[Opening Recorded data section]

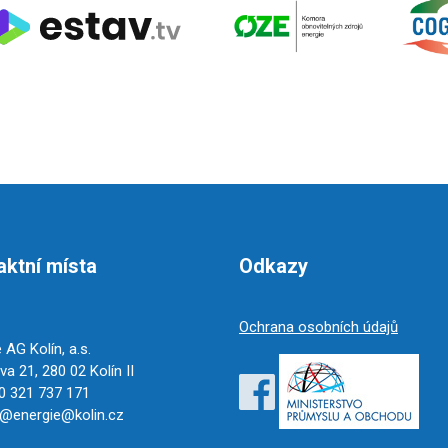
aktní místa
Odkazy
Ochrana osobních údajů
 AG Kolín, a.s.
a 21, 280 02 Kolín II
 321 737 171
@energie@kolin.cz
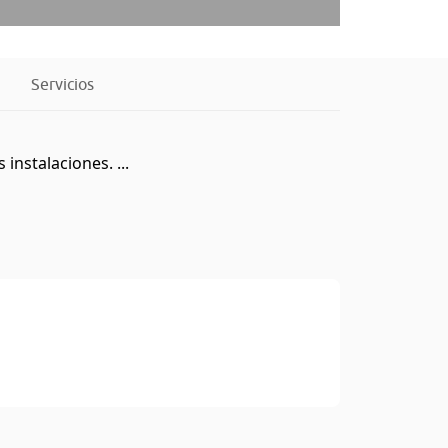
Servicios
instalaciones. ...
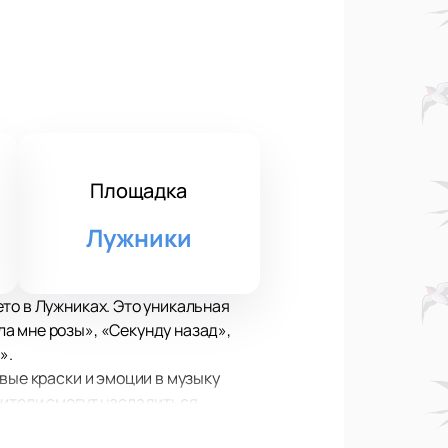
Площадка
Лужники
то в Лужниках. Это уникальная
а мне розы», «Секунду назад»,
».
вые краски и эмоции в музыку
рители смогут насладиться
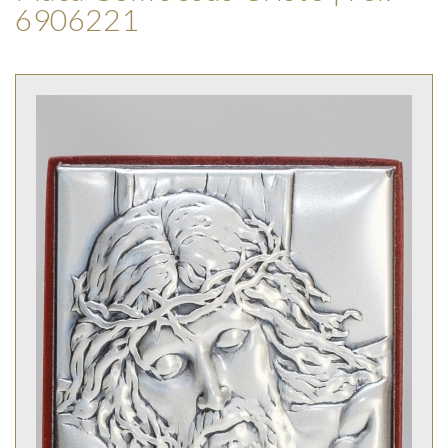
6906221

[Closing Recorded data section]
[Opening Recorded data section]

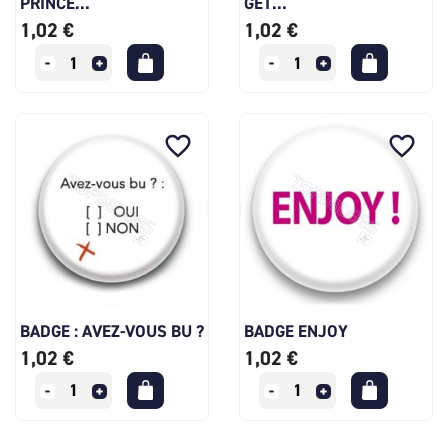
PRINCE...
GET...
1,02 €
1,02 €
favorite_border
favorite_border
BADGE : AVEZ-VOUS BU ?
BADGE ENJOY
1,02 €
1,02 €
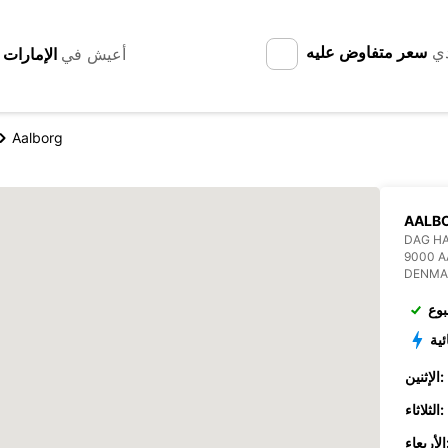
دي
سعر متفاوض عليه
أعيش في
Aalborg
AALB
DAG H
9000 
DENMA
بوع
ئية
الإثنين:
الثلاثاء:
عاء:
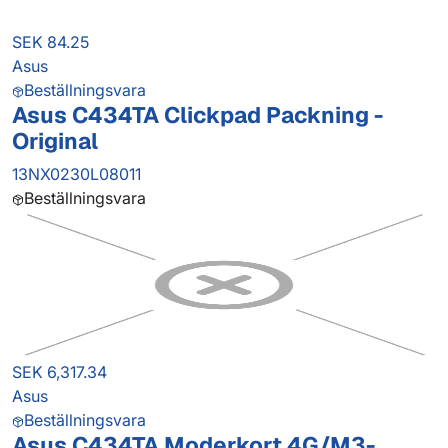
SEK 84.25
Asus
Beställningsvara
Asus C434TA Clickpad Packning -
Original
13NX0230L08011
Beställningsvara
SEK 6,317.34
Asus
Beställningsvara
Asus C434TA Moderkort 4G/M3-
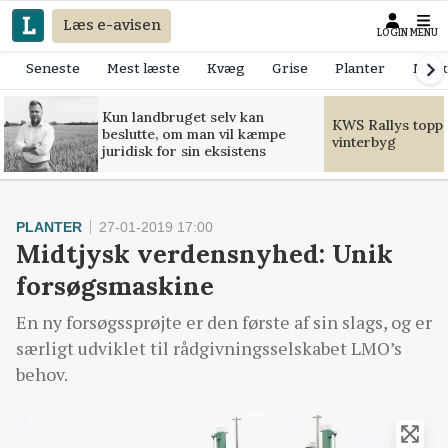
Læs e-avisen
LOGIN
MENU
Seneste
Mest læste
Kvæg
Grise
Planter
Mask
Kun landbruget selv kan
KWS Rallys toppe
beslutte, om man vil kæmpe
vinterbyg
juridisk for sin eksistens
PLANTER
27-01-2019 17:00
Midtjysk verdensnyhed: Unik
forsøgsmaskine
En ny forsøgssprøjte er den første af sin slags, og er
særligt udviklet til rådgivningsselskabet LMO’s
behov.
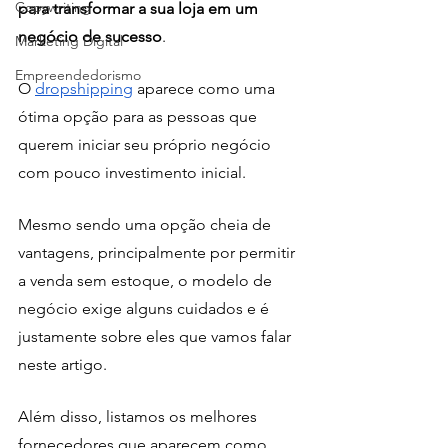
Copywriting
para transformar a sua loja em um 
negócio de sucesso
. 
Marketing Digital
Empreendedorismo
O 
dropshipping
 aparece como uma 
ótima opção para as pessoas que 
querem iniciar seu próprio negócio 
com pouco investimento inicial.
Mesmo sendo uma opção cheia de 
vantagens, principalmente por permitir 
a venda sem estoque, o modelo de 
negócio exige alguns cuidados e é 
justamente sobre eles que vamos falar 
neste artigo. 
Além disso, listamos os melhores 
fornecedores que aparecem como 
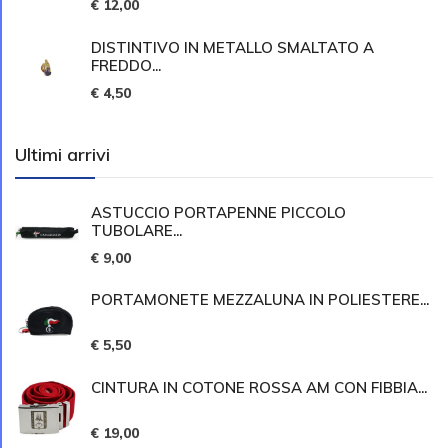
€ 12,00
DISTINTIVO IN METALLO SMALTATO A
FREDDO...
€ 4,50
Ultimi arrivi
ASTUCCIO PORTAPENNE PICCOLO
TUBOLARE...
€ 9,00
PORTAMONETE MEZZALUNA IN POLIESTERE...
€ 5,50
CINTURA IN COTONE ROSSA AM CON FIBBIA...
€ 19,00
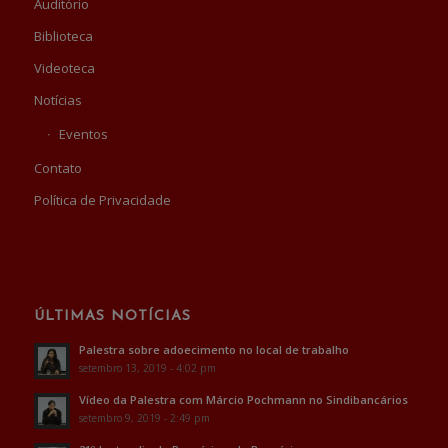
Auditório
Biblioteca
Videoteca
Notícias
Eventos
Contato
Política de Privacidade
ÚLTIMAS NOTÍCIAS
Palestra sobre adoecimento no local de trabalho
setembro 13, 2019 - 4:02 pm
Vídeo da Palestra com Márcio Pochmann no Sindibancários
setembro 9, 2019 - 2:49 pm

[Closing Recorded data section]
[Opening Recorded data section]

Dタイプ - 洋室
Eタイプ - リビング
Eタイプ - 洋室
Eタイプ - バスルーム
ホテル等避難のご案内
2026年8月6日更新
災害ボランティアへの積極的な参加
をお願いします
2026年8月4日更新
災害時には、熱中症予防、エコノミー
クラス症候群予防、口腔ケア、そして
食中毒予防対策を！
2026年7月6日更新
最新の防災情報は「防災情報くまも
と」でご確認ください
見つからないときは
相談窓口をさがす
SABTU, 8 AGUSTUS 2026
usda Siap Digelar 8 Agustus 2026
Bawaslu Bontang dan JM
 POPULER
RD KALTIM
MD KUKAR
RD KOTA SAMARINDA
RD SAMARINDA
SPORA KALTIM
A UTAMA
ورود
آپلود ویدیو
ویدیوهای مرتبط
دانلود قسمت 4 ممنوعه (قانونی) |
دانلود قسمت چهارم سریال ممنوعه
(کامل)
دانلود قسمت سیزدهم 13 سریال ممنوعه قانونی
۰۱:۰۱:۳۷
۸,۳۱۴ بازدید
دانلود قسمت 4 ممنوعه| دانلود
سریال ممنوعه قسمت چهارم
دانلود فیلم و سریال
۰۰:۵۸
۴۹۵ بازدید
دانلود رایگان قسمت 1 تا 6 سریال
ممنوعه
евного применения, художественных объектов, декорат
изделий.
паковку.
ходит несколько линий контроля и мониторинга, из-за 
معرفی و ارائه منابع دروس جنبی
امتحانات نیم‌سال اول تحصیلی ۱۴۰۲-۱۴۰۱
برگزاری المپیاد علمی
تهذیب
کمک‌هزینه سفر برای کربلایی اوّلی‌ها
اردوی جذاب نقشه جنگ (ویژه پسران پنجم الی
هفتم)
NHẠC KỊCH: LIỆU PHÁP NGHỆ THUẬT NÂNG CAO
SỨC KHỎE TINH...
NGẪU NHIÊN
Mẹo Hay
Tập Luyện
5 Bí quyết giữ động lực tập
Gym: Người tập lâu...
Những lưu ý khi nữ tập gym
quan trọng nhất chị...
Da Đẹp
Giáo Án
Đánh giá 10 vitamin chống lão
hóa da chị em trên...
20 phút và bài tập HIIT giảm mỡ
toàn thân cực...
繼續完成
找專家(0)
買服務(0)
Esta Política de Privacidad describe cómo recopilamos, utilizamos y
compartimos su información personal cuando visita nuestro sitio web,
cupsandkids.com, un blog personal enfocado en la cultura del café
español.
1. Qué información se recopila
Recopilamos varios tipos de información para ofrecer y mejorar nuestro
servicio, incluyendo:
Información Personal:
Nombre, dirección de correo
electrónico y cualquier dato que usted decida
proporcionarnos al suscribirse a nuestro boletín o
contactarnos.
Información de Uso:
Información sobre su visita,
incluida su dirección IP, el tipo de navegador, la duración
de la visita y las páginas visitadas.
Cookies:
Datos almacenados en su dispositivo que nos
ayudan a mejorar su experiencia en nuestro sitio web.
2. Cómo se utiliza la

[Closing Recorded data section]

Job item => Scan the data above. Return every line with "negócio" in it.

Response for this exercise =>
negócio de sucesso
querem iniciar seu próprio negócio 
negócio exige alguns cuidados e é 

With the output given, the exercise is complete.